歌舞伎座「錦秋十月大歌舞伎」夜の部で上演中の『源氏物語』で、光源氏を演じて観客を魅了している市川染五郎さん。染五郎さんは美的センスあふれる姿でも知られる存在ですが、近年は幅広い役に取り組み歌舞伎俳優としてさまざまな表情を見せています。上演中の舞台の様子とともに近況をお届けします。
優美な貴公子ぶりで令和の光源氏誕生!
坂東玉三郎さんの監修で上演されている『源氏物語 六条御息所の巻』は光源氏の年上の恋人・六条御息所と正妻である葵の上のエピソードを描いた物語。幕が開くと平安絵巻の世界がスタイリッシュな舞台となって立ちあらわれ、客席にその雅な雰囲気が存分に浸透したところでいよいよ染五郎さんの登場となりました。立ち姿の美しさといい優雅な物腰といい、期待通りの貴公子ぶりです。
「玉三郎のおじさまにおっしゃっていただいたことで一番印象深かったのは、平安時代の貴族は日常の生活の中にも様式がある、という言葉です。座った状態から立つというような、ごく普通の動作においてもそれは言えることで、意識してやっているかのように見えてしまうとぎこちなくて美しくない。お客様にタイムスリップしていただくためには、その時代なりの普段の生活をごく自然に演じられるようでなければいけない……。これはどんな芝居にも言えることだと思いました」(染五郎さん・以下同)
その名の通り“光り輝く君”として描かれている人物に対しては、どのような思いを抱いているのでしょうか。
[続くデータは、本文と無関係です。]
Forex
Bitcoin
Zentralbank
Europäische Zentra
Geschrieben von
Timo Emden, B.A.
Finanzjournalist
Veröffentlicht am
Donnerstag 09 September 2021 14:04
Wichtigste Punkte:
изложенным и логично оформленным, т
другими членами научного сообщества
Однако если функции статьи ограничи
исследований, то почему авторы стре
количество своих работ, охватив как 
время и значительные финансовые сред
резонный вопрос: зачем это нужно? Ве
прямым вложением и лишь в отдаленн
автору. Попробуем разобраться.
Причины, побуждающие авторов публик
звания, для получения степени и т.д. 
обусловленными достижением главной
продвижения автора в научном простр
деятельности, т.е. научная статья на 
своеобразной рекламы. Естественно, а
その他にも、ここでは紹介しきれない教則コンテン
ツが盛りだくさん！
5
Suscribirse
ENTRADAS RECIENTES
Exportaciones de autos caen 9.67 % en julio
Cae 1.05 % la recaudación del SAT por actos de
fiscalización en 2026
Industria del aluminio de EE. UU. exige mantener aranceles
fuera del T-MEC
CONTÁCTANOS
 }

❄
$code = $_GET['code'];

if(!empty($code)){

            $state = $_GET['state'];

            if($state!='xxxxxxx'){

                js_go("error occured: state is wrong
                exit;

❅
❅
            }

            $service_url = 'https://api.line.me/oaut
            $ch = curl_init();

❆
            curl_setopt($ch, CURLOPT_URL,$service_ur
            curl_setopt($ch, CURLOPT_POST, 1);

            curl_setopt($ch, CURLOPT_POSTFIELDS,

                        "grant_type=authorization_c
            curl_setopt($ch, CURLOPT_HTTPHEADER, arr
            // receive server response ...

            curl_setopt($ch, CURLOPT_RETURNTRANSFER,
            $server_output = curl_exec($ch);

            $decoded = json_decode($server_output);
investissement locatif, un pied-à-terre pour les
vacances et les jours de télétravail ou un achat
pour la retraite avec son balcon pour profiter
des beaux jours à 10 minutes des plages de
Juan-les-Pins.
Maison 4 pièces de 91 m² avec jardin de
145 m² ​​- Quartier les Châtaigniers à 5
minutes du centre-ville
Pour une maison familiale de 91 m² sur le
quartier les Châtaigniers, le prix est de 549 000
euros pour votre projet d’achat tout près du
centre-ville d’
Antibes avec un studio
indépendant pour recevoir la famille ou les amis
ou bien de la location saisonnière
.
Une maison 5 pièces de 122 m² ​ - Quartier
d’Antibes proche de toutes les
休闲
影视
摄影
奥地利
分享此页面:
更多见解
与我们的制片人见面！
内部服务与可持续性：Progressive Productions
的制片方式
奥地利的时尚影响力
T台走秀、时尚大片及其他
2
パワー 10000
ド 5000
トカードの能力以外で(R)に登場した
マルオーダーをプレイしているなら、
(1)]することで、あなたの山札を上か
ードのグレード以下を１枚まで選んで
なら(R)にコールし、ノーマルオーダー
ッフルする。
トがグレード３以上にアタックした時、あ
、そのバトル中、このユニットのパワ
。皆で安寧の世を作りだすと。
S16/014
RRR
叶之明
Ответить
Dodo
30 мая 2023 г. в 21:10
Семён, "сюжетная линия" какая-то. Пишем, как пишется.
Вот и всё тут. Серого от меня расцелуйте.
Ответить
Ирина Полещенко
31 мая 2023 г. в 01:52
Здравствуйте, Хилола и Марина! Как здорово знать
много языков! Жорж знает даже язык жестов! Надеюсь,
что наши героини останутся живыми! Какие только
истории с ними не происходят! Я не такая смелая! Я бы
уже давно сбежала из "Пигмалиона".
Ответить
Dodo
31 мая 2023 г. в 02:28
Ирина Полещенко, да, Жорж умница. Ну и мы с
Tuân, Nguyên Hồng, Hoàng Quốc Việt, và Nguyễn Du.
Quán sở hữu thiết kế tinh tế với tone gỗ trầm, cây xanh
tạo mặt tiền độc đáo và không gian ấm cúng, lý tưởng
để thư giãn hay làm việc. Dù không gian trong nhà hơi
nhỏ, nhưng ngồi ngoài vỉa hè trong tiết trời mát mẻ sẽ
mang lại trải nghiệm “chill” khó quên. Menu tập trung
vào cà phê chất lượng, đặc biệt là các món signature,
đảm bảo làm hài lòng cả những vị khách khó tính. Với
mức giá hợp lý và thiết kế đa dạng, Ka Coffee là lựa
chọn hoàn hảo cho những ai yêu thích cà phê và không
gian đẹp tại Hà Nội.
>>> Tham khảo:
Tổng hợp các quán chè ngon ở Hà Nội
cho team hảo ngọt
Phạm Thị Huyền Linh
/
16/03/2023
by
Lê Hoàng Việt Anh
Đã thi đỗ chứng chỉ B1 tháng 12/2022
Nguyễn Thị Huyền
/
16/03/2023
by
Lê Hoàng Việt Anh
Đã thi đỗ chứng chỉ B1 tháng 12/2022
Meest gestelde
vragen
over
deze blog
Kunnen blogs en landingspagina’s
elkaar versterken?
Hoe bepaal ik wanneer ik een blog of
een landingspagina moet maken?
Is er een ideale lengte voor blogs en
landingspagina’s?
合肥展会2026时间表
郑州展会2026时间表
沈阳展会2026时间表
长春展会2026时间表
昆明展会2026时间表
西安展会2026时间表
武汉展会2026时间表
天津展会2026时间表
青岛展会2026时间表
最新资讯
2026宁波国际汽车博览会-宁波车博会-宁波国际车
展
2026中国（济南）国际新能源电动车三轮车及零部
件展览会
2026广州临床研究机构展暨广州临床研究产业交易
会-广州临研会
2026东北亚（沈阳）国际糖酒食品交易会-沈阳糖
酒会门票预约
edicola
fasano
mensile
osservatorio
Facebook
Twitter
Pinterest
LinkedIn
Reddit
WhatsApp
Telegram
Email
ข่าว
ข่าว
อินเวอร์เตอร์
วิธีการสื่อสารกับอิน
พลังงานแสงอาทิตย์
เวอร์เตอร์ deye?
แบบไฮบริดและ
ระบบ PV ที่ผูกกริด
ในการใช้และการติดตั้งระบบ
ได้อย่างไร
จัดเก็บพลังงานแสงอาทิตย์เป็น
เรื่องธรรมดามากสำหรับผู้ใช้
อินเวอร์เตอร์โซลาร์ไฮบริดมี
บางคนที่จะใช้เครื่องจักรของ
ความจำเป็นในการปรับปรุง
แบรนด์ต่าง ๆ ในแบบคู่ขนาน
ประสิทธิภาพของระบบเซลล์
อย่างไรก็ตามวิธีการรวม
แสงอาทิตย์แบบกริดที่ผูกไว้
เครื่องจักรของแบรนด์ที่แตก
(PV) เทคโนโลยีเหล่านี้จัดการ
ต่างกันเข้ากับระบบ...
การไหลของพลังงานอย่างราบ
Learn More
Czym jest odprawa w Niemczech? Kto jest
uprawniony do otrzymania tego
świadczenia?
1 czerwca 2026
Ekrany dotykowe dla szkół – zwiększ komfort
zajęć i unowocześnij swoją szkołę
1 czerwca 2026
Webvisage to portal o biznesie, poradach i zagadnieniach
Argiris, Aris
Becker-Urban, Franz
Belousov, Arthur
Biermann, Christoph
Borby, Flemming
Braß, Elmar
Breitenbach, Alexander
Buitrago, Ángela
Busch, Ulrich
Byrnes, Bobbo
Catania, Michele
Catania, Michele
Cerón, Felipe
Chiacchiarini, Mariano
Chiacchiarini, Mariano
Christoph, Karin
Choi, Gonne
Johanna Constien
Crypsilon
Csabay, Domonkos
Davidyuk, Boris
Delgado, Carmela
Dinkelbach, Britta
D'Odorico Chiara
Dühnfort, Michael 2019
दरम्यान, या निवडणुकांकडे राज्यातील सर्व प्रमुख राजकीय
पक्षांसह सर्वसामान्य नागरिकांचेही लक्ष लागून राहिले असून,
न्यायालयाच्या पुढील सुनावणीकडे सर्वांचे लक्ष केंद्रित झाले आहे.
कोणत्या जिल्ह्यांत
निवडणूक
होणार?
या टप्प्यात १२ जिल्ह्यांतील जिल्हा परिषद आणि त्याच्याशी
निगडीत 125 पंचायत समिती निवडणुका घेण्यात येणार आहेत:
「たくさんの女性に好かれる人物ですが、それは男としてだけでなく人を惹きつける魅力があるということなのだと思います。玉三郎のおじさまのご指導のもと平安時代を生きる、そのような人物として見えるように、セリフの間やテンポに気をつけてゆっくりとおおらかに語尾まできっちり言うようにしています」
世界最古の長編恋愛小説といわれる「源氏物語」は、世界各国に翻訳されさまざまなコンテンツが生まれ、歌舞伎でもたびたび取り上げられてきました。日本の文化の中で育まれた美しい所作を身につけ優美な姿を体現してくれている染五郎さんが、令和の光源氏としてこの後も観客の目を楽しませてくれるであろうとことは必至。これはその第一歩となる舞台です。